Work to do>
Copy every text line of the entries below word for word, and leave the pictures out of your answer.

═════ Data shown ═════

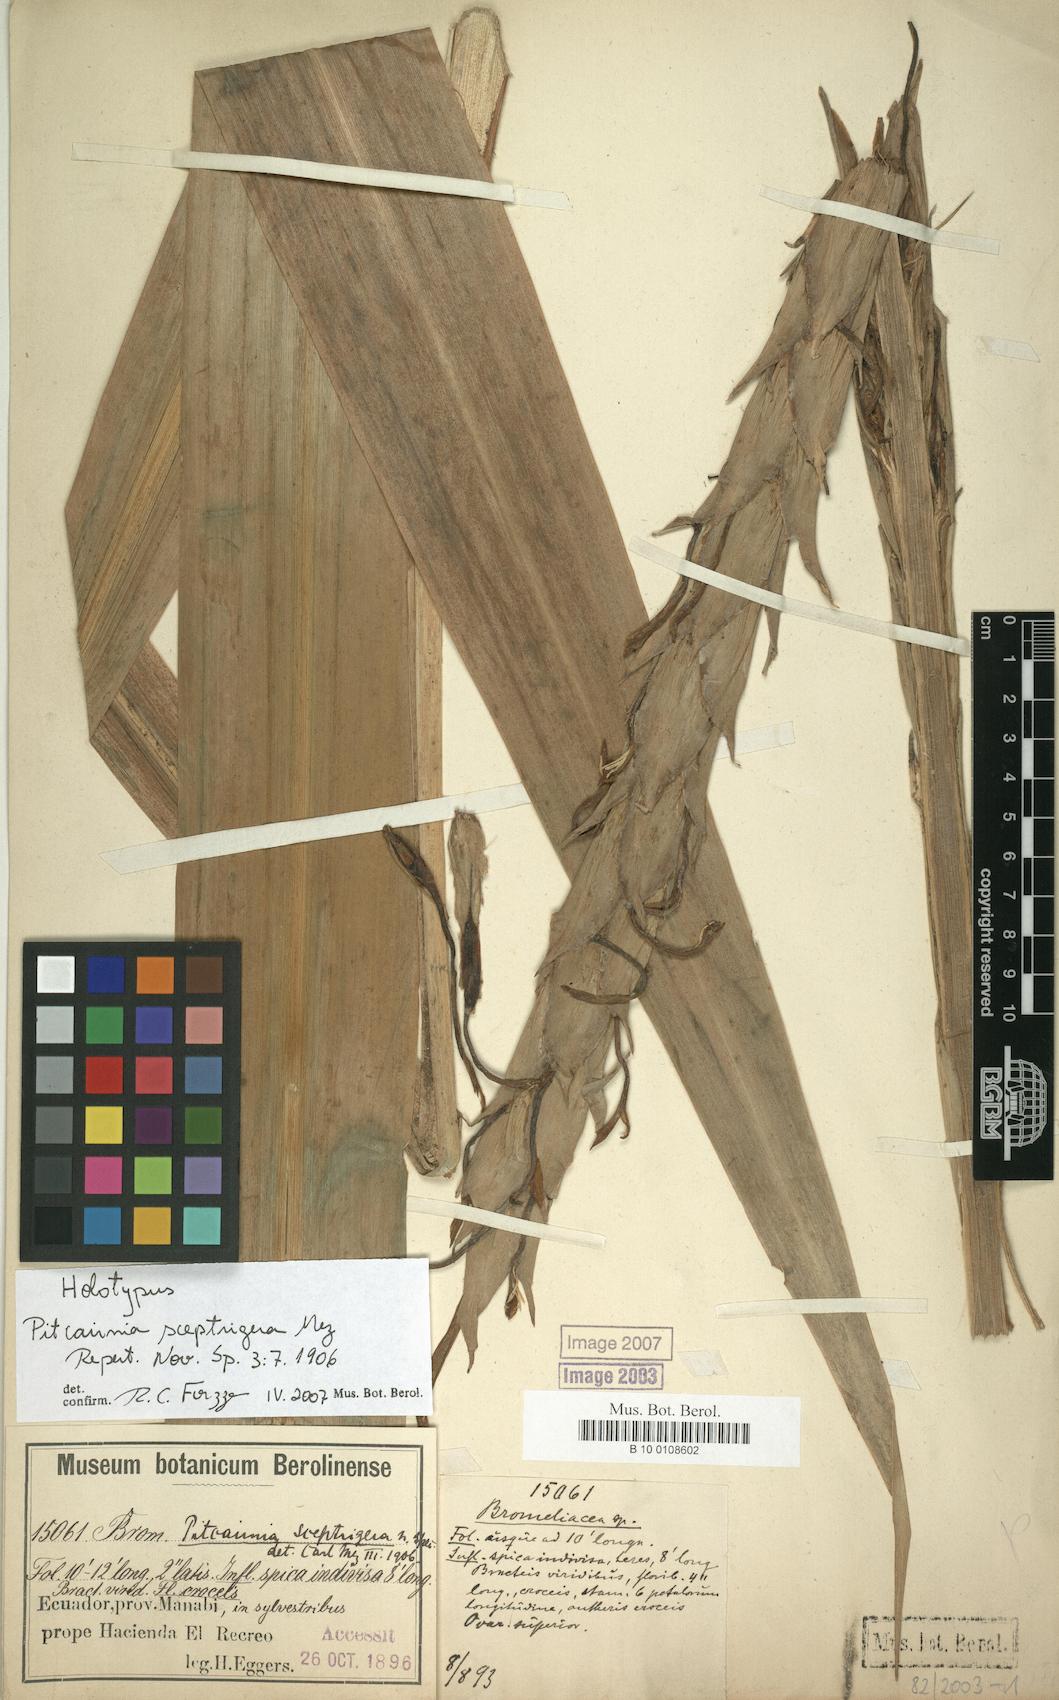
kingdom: Plantae
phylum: Tracheophyta
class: Liliopsida
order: Poales
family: Bromeliaceae
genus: Pitcairnia
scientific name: Pitcairnia sceptrigera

═════

Solution for this problem>
kingdom: Plantae
phylum: Tracheophyta
class: Liliopsida
order: Poales
family: Bromeliaceae
genus: Pitcairnia
scientific name: Pitcairnia sceptrigera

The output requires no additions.